▶ [INFORMATION PROVIDED]

------------------------

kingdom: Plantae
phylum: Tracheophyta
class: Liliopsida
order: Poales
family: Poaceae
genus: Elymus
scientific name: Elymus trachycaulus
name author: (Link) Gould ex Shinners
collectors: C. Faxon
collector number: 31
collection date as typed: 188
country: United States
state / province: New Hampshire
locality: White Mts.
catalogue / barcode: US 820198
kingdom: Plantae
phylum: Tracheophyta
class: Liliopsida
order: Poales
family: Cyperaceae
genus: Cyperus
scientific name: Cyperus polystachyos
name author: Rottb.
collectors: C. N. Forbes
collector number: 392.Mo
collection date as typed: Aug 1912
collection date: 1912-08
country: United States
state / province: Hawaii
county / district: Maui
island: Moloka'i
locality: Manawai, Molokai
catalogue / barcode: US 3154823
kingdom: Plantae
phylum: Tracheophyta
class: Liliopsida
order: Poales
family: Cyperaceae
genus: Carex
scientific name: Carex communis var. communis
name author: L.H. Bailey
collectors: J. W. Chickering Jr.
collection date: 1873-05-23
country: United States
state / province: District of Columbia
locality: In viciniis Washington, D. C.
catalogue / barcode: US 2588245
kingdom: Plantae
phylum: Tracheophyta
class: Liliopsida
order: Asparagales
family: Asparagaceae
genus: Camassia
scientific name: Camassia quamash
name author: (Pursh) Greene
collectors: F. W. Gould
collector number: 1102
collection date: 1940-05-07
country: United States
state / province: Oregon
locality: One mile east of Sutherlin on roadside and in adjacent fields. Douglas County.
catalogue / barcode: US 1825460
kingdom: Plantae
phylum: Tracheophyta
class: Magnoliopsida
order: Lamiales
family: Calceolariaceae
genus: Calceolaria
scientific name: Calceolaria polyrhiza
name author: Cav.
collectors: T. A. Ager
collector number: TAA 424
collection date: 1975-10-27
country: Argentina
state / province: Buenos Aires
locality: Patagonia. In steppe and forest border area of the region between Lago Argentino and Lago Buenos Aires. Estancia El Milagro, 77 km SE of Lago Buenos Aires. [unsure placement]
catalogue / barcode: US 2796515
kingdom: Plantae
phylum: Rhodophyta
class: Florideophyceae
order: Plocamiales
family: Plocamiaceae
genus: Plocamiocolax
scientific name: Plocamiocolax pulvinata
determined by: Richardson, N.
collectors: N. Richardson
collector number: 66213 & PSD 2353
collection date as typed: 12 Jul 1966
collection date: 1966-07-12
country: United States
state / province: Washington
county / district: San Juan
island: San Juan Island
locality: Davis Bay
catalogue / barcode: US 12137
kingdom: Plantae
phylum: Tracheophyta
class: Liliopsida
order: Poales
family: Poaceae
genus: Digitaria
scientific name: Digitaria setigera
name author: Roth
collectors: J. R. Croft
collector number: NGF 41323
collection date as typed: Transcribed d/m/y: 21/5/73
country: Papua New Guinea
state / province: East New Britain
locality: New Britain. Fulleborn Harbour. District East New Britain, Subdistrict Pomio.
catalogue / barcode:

------------------------

▶ [PROBLEM DETAILS] Reproduce the stretch of the entries from the line containing "collectors: J. R. Croft" through the end of the entries, keeping every character the same.

▶ [WORKED ANSWER]
collectors: J. R. Croft
collector number: NGF 41323
collection date as typed: Transcribed d/m/y: 21/5/73
country: Papua New Guinea
state / province: East New Britain
locality: New Britain. Fulleborn Harbour. District East New Britain, Subdistrict Pomio.
catalogue / barcode:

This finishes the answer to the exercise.